▶ _ACTIVITY_:
Would you reproduce the whole listing exactly, minus its images?

--- INFORMATION PROVIDED ---

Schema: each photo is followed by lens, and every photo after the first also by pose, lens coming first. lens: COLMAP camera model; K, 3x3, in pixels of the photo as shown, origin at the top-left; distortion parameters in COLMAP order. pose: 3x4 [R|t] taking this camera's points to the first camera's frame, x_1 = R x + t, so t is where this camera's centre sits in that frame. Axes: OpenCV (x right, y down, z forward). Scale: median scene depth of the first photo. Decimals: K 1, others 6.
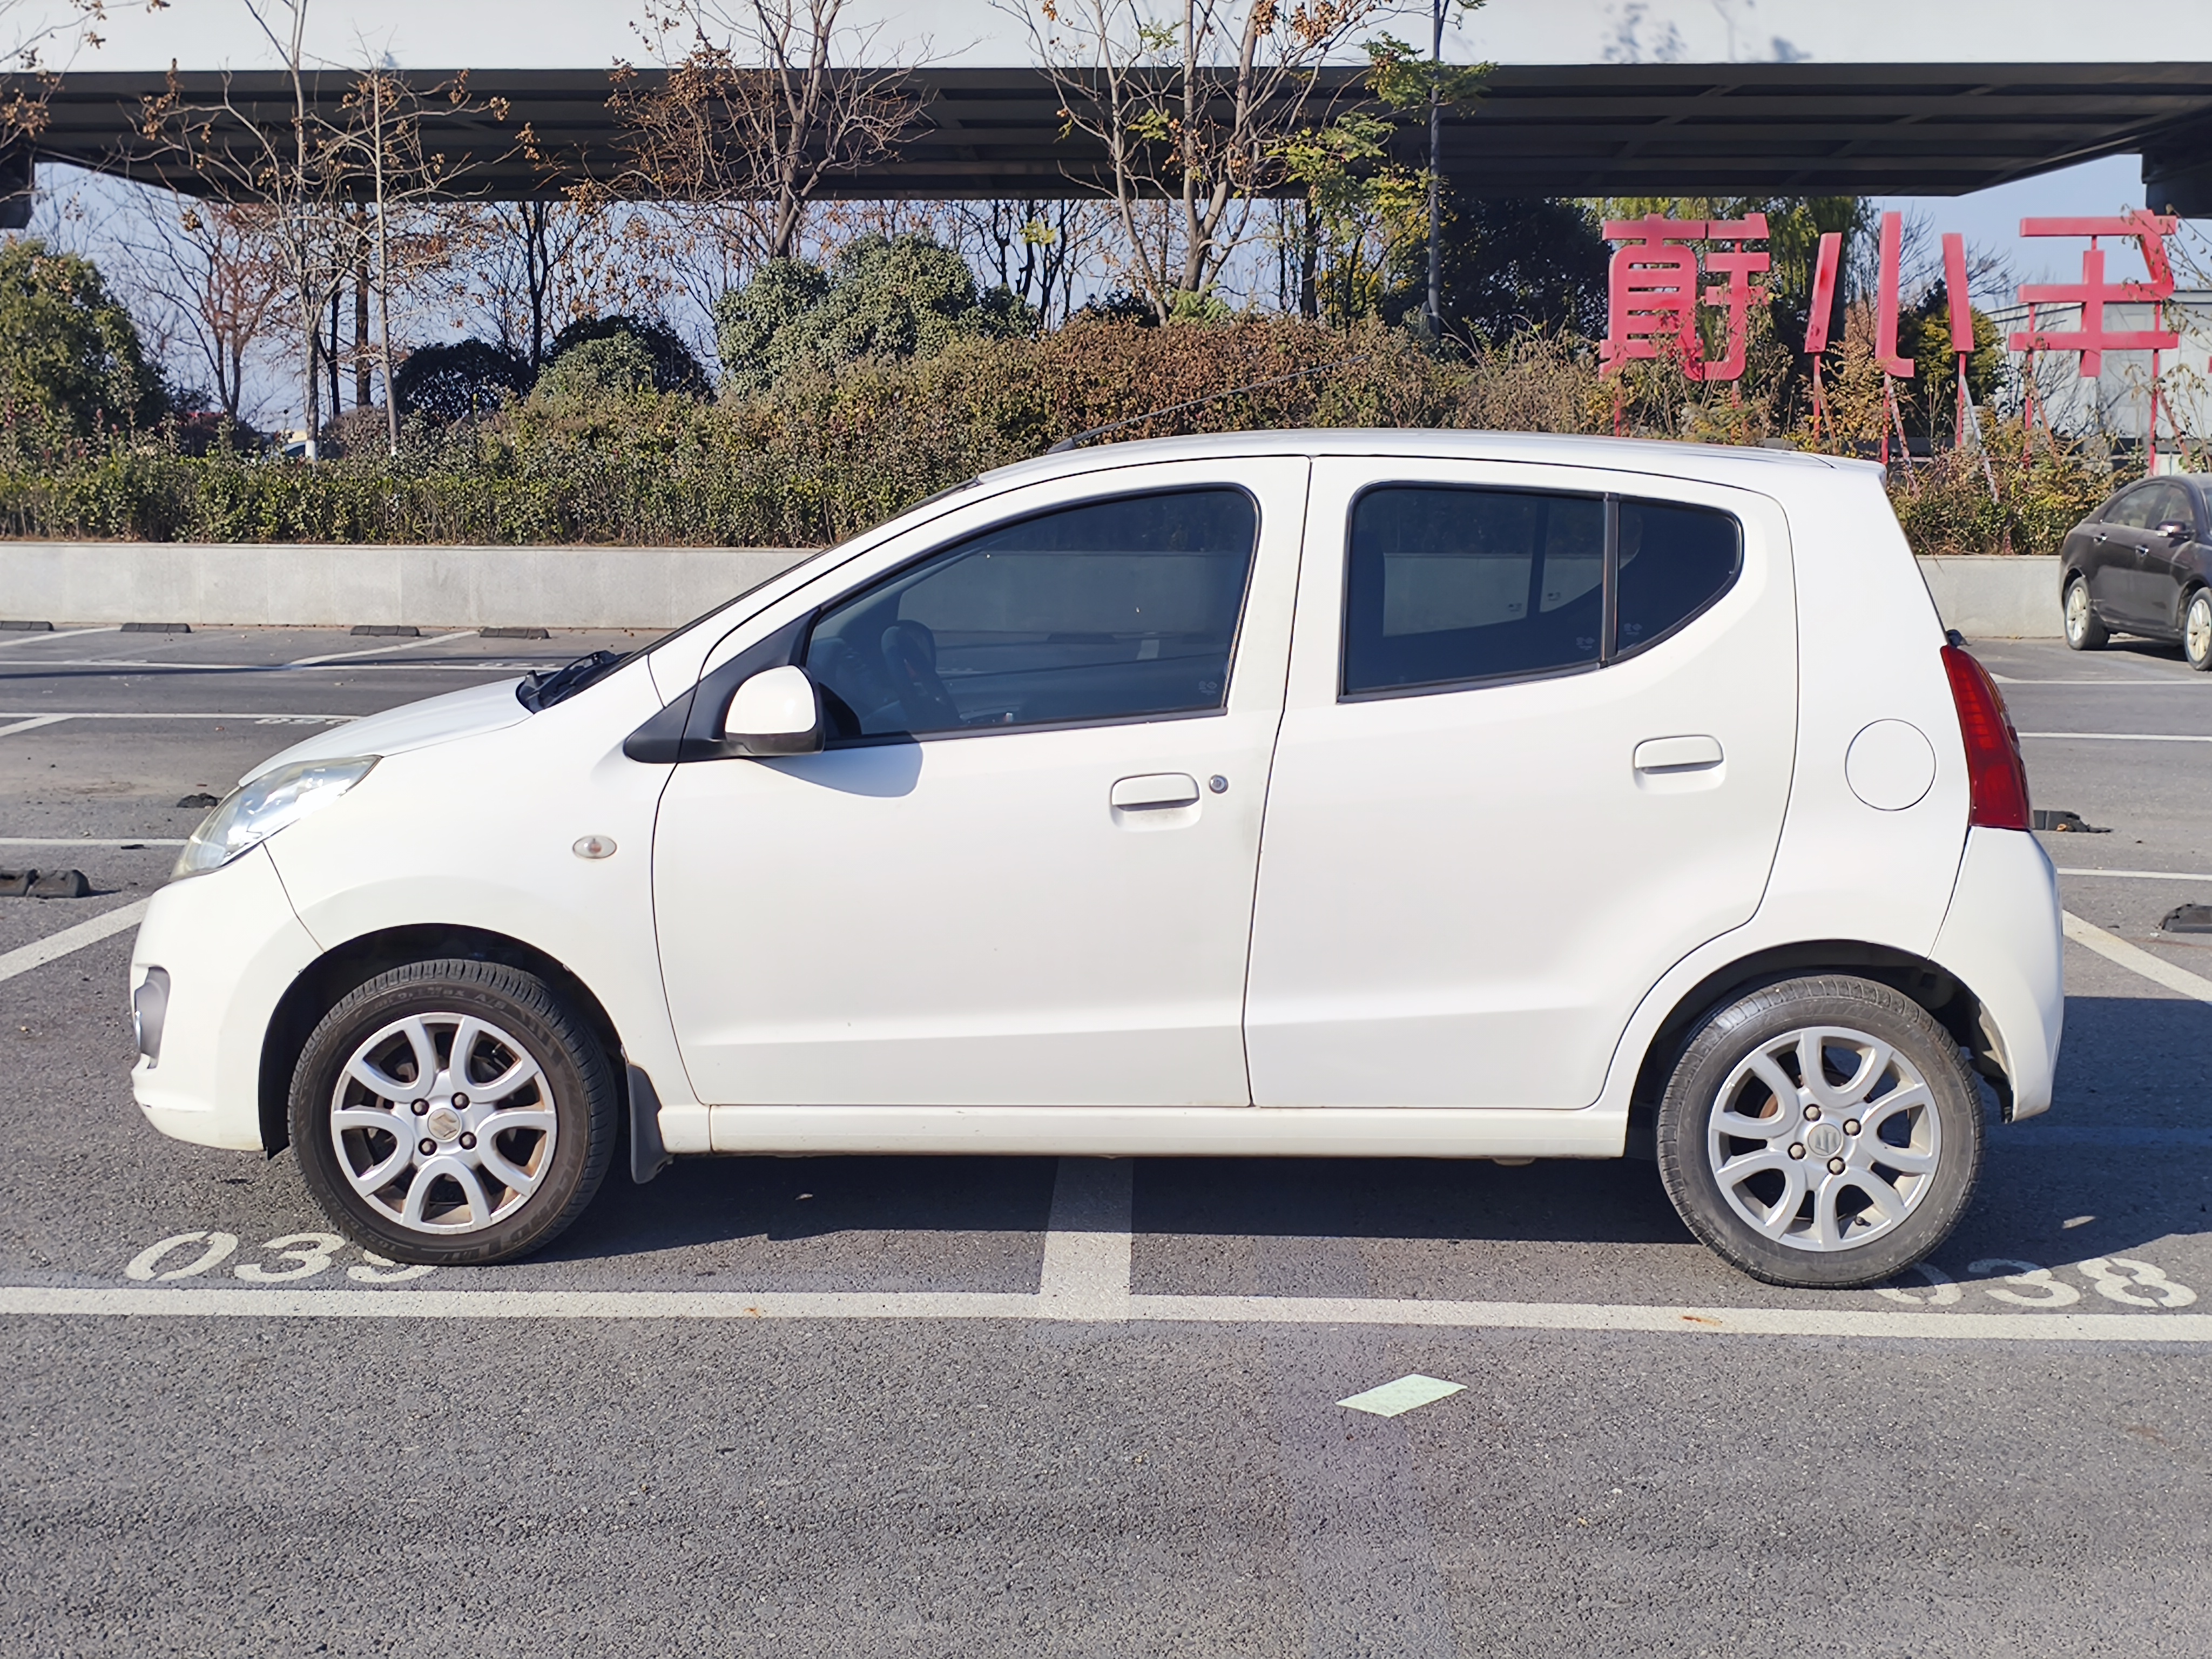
lens RADIAL K [[3006.1, 0, 1106.0], [0, 3006.1, 829.5], [0, 0, 1]] dist [0.052937, -0.087873]
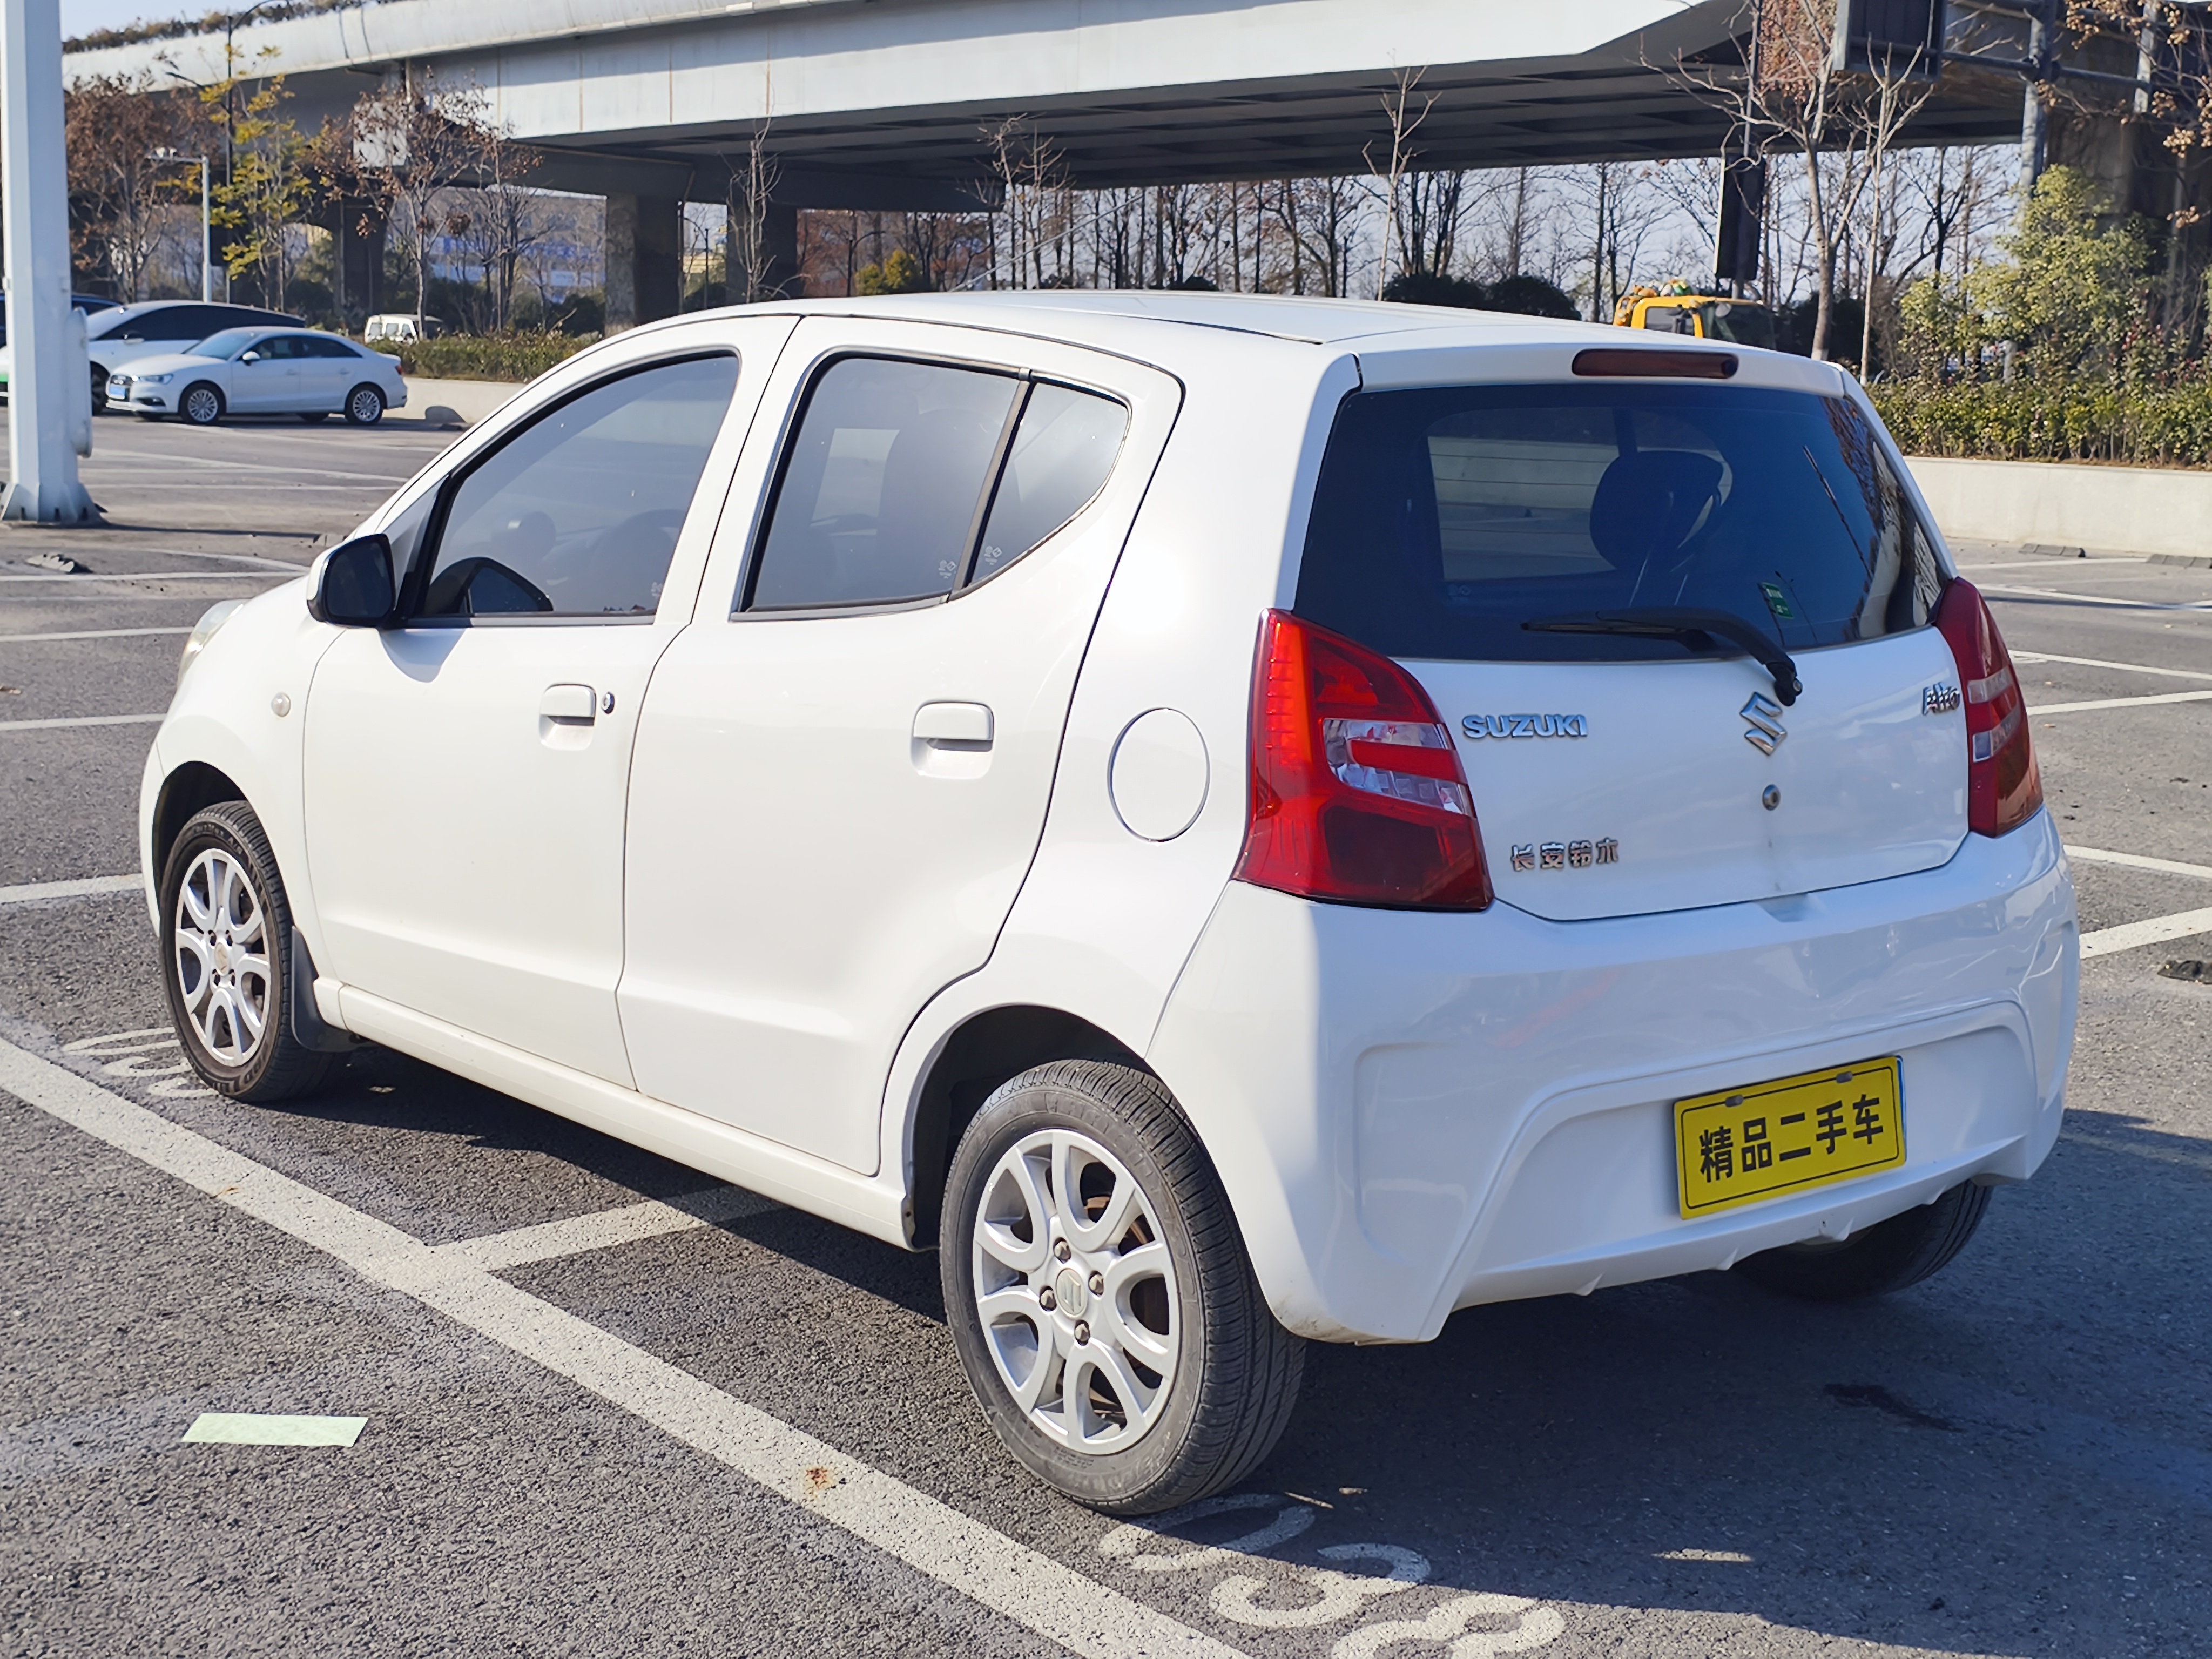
lens RADIAL K [[3006.1, 0, 1106.0], [0, 3006.1, 829.5], [0, 0, 1]] dist [0.052937, -0.087873]
pose [[0.676509, 0.131999, -0.724508, 0.739895], [-0.116838, 0.990583, 0.071378, -0.055788], [0.727107, 0.036362, 0.685561, 0.517786]]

---

▶ _COMPLETED EXERCISE_:
Schema: each photo is followed by lens, and every photo after the first also by pose, lens coming first. lens: COLMAP camera model; K, 3x3, in pixels of the photo as shown, origin at the top-left; distortion parameters in COLMAP order. pose: 3x4 [R|t] taking this camera's points to the first camera's frame, x_1 = R x + t, so t is where this camera's centre sits in that frame. Axes: OpenCV (x right, y down, z forward). Scale: median scene depth of the first photo. Decimals: K 1, others 6.
lens RADIAL K [[3006.1, 0, 1106.0], [0, 3006.1, 829.5], [0, 0, 1]] dist [0.052937, -0.087873]
lens RADIAL K [[3006.1, 0, 1106.0], [0, 3006.1, 829.5], [0, 0, 1]] dist [0.052937, -0.087873]
pose [[0.676509, 0.131999, -0.724508, 0.739895], [-0.116838, 0.990583, 0.071378, -0.055788], [0.727107, 0.036362, 0.685561, 0.517786]]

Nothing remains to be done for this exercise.